* WHAT IS REQUIRED *
Word for word, reproduce the data that follows.
-------- EXTRACTED INFORMATION
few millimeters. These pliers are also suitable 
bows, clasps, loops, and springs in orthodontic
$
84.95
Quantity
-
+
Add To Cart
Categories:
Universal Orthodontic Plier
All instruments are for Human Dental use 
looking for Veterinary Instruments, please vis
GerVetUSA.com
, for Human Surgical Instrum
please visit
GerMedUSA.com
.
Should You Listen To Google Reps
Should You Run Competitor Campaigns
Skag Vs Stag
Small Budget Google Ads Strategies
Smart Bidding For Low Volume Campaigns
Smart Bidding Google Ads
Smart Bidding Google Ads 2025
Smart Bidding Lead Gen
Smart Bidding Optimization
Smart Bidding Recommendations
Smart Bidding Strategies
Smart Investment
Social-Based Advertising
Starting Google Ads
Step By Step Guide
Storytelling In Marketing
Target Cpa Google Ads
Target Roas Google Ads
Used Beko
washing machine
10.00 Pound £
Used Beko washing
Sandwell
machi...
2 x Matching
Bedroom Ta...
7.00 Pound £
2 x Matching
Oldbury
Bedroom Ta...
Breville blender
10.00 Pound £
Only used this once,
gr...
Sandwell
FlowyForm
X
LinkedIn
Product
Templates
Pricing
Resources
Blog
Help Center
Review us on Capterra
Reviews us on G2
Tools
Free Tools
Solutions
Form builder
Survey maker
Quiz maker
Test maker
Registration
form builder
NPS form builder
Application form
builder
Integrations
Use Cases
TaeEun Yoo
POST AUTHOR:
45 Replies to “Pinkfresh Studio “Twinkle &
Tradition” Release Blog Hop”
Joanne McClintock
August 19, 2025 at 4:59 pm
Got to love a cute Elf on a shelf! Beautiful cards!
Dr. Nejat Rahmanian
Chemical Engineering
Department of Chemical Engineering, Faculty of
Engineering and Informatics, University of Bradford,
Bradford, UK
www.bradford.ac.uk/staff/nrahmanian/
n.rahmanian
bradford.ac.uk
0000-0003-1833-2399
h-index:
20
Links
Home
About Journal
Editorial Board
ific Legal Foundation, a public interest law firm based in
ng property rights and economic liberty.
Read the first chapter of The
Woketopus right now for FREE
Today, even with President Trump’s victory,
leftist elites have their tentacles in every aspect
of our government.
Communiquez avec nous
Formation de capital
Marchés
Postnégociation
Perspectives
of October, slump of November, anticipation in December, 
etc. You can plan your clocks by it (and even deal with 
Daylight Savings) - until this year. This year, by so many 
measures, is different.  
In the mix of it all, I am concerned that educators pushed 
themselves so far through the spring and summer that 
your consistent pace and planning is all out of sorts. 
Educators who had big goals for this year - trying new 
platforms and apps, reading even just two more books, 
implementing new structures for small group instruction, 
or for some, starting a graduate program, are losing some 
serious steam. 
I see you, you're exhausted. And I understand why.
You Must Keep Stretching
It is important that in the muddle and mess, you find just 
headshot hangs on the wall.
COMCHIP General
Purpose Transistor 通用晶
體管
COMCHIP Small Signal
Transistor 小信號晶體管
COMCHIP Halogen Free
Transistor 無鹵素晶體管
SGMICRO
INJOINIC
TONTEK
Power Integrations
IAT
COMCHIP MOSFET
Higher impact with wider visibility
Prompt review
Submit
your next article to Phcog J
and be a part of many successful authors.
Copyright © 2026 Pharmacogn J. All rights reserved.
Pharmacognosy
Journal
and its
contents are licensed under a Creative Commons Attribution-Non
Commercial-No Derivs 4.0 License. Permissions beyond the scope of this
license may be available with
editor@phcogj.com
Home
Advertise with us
----------------
* WRITTEN RESPONSE *
few millimeters. These pliers are also suitable 
bows, clasps, loops, and springs in orthodontic
$
84.95
Quantity
-
+
Add To Cart
Categories:
Universal Orthodontic Plier
All instruments are for Human Dental use 
looking for Veterinary Instruments, please vis
GerVetUSA.com
, for Human Surgical Instrum
please visit
GerMedUSA.com
.
Should You Listen To Google Reps
Should You Run Competitor Campaigns
Skag Vs Stag
Small Budget Google Ads Strategies
Smart Bidding For Low Volume Campaigns
Smart Bidding Google Ads
Smart Bidding Google Ads 2025
Smart Bidding Lead Gen
Smart Bidding Optimization
Smart Bidding Recommendations
Smart Bidding Strategies
Smart Investment
Social-Based Advertising
Starting Google Ads
Step By Step Guide
Storytelling In Marketing
Target Cpa Google Ads
Target Roas Google Ads
Used Beko
washing machine
10.00 Pound £
Used Beko washing
Sandwell
machi...
2 x Matching
Bedroom Ta...
7.00 Pound £
2 x Matching
Oldbury
Bedroom Ta...
Breville blender
10.00 Pound £
Only used this once,
gr...
Sandwell
FlowyForm
X
LinkedIn
Product
Templates
Pricing
Resources
Blog
Help Center
Review us on Capterra
Reviews us on G2
Tools
Free Tools
Solutions
Form builder
Survey maker
Quiz maker
Test maker
Registration
form builder
NPS form builder
Application form
builder
Integrations
Use Cases
TaeEun Yoo
POST AUTHOR:
45 Replies to “Pinkfresh Studio “Twinkle &
Tradition” Release Blog Hop”
Joanne McClintock
August 19, 2025 at 4:59 pm
Got to love a cute Elf on a shelf! Beautiful cards!
Dr. Nejat Rahmanian
Chemical Engineering
Department of Chemical Engineering, Faculty of
Engineering and Informatics, University of Bradford,
Bradford, UK
www.bradford.ac.uk/staff/nrahmanian/
n.rahmanian
bradford.ac.uk
0000-0003-1833-2399
h-index:
20
Links
Home
About Journal
Editorial Board
ific Legal Foundation, a public interest law firm based in
ng property rights and economic liberty.
Read the first chapter of The
Woketopus right now for FREE
Today, even with President Trump’s victory,
leftist elites have their tentacles in every aspect
of our government.
Communiquez avec nous
Formation de capital
Marchés
Postnégociation
Perspectives
of October, slump of November, anticipation in December, 
etc. You can plan your clocks by it (and even deal with 
Daylight Savings) - until this year. This year, by so many 
measures, is different.  
In the mix of it all, I am concerned that educators pushed 
themselves so far through the spring and summer that 
your consistent pace and planning is all out of sorts. 
Educators who had big goals for this year - trying new 
platforms and apps, reading even just two more books, 
implementing new structures for small group instruction, 
or for some, starting a graduate program, are losing some 
serious steam. 
I see you, you're exhausted. And I understand why.
You Must Keep Stretching
It is important that in the muddle and mess, you find just 
headshot hangs on the wall.
COMCHIP General
Purpose Transistor 通用晶
體管
COMCHIP Small Signal
Transistor 小信號晶體管
COMCHIP Halogen Free
Transistor 無鹵素晶體管
SGMICRO
INJOINIC
TONTEK
Power Integrations
IAT
COMCHIP MOSFET
Higher impact with wider visibility
Prompt review
Submit
your next article to Phcog J
and be a part of many successful authors.
Copyright © 2026 Pharmacogn J. All rights reserved.
Pharmacognosy
Journal
and its
contents are licensed under a Creative Commons Attribution-Non
Commercial-No Derivs 4.0 License. Permissions beyond the scope of this
license may be available with
editor@phcogj.com
Home
Advertise with us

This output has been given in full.